Items from a data source:
○ ○ ○ ○
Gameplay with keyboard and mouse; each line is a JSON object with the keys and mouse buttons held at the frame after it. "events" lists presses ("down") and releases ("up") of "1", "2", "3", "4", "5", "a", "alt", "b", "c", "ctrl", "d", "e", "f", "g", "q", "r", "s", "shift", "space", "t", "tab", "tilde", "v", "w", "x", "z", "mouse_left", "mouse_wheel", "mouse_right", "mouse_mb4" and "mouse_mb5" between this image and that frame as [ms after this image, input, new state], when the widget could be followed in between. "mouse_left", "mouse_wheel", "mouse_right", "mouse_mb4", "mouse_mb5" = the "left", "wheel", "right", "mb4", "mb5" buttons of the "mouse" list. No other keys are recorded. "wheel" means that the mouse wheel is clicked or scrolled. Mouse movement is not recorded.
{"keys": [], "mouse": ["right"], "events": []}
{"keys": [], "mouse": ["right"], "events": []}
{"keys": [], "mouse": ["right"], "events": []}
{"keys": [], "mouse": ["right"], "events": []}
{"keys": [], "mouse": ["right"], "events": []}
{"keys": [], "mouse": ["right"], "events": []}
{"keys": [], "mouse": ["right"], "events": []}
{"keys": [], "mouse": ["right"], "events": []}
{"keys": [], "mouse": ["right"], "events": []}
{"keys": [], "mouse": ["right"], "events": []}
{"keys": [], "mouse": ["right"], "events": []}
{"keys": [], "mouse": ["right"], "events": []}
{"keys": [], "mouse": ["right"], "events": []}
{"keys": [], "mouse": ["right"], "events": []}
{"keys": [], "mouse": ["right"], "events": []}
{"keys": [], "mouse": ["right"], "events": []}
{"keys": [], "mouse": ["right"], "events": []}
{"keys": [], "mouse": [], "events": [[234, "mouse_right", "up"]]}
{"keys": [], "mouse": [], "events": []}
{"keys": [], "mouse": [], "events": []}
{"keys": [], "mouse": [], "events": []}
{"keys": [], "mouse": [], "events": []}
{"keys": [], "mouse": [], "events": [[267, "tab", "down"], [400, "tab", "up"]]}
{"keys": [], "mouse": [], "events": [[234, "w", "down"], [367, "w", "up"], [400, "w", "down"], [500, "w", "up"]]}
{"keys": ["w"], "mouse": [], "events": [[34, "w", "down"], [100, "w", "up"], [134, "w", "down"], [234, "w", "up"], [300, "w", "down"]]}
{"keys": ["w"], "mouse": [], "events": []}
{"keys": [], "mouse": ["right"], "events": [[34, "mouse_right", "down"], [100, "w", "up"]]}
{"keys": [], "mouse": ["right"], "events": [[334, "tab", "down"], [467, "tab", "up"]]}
○ ○ ○ ○
**EXERCISE REQUIREMENTS:**
Repeat the data in its entirety, word for word.

**EXERCISE SOLUTION:**
Gameplay with keyboard and mouse; each line is a JSON object with the keys and mouse buttons held at the frame after it. "events" lists presses ("down") and releases ("up") of "1", "2", "3", "4", "5", "a", "alt", "b", "c", "ctrl", "d", "e", "f", "g", "q", "r", "s", "shift", "space", "t", "tab", "tilde", "v", "w", "x", "z", "mouse_left", "mouse_wheel", "mouse_right", "mouse_mb4" and "mouse_mb5" between this image and that frame as [ms after this image, input, new state], when the widget could be followed in between. "mouse_left", "mouse_wheel", "mouse_right", "mouse_mb4", "mouse_mb5" = the "left", "wheel", "right", "mb4", "mb5" buttons of the "mouse" list. No other keys are recorded. "wheel" means that the mouse wheel is clicked or scrolled. Mouse movement is not recorded.
{"keys": [], "mouse": ["right"], "events": []}
{"keys": [], "mouse": ["right"], "events": []}
{"keys": [], "mouse": ["right"], "events": []}
{"keys": [], "mouse": ["right"], "events": []}
{"keys": [], "mouse": ["right"], "events": []}
{"keys": [], "mouse": ["right"], "events": []}
{"keys": [], "mouse": ["right"], "events": []}
{"keys": [], "mouse": ["right"], "events": []}
{"keys": [], "mouse": ["right"], "events": []}
{"keys": [], "mouse": ["right"], "events": []}
{"keys": [], "mouse": ["right"], "events": []}
{"keys": [], "mouse": ["right"], "events": []}
{"keys": [], "mouse": ["right"], "events": []}
{"keys": [], "mouse": ["right"], "events": []}
{"keys": [], "mouse": ["right"], "events": []}
{"keys": [], "mouse": ["right"], "events": []}
{"keys": [], "mouse": ["right"], "events": []}
{"keys": [], "mouse": [], "events": [[234, "mouse_right", "up"]]}
{"keys": [], "mouse": [], "events": []}
{"keys": [], "mouse": [], "events": []}
{"keys": [], "mouse": [], "events": []}
{"keys": [], "mouse": [], "events": []}
{"keys": [], "mouse": [], "events": [[267, "tab", "down"], [400, "tab", "up"]]}
{"keys": [], "mouse": [], "events": [[234, "w", "down"], [367, "w", "up"], [400, "w", "down"], [500, "w", "up"]]}
{"keys": ["w"], "mouse": [], "events": [[34, "w", "down"], [100, "w", "up"], [134, "w", "down"], [234, "w", "up"], [300, "w", "down"]]}
{"keys": ["w"], "mouse": [], "events": []}
{"keys": [], "mouse": ["right"], "events": [[34, "mouse_right", "down"], [100, "w", "up"]]}
{"keys": [], "mouse": ["right"], "events": [[334, "tab", "down"], [467, "tab", "up"]]}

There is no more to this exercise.